Figure 4. ANGPTL4 modulates the expression of PKCs and activities of AP-1.

(A and C) Representative immunoblot analysis of indicated proteins from (A) epidermis of K_CTRL- and K_ANGPTL4-derived OTCs or (C) skin biopsies of ANGPTL4^+/+ and ANGPPTL4^−/− mice. Values below immunoblot bands represent the mean fold differences in protein expression levels when compared with either K_CTRL (for A) or ANGPTL4^+/+ (for C), which was assigned the value one, from 3 independent experiments. β-tubulin serves as a loading and transfer control. (B) Relative fold change in mRNA levels of c-JUN, PKCα and PKCδ in control (K_CTRL) human keratinocytes treated with either DMSO vehicle or recombinant ANGPTL4 (6 µg/ml), in the absence or presence of RNA synthesis (actinomycin D, Act-D) or protein synthesis (cycloheximide, CHX) inhibitors as determined by quantitative real-time PCR. Act-D and CHX treatment alone did not affect the transcript level. (D) Relative fold change in mRNA levels of ANGPTL4 and transglutaminase type I in human keratinocytes transiently transfected with expression vectors encoding for either MMK7-JNK or TAM67. Empty expression vector was used a scontrol. Ribosomal protein L27 was used as a normalizing reference gene. Values are mean ± SEM of three independent experiments. (E) Chromatin immunoprecipitations were done either with vehicle (PBS)- and recombinant ANGPTL4-treated K_ANGPTL4 or with K_CTRL and K_ANGPTL4 keratinocytes using pre-immune IgG (pre), antibody against phospho-cJUN and phospho-JUNB (Ab).

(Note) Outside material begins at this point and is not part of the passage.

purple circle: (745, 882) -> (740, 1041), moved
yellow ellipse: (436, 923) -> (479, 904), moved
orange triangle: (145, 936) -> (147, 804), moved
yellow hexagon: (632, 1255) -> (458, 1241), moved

The AP-1 binding site in the human transglutaminase type 1 and involucrin promoter region were immunoprecipitated and specifically amplified using phospho-cJUN and phospho-JUNB, respectively. No amplified signal was obtained in vehicle-treated K_ANGPTL4, K_ANGPTL4 or using pre-immune IgG. A control region upstream of the AP-1 binding site served as negative control. Aliquots of the chromatin were also analyzed before immunoprecipitation (input). M: 100-bp DNA marker.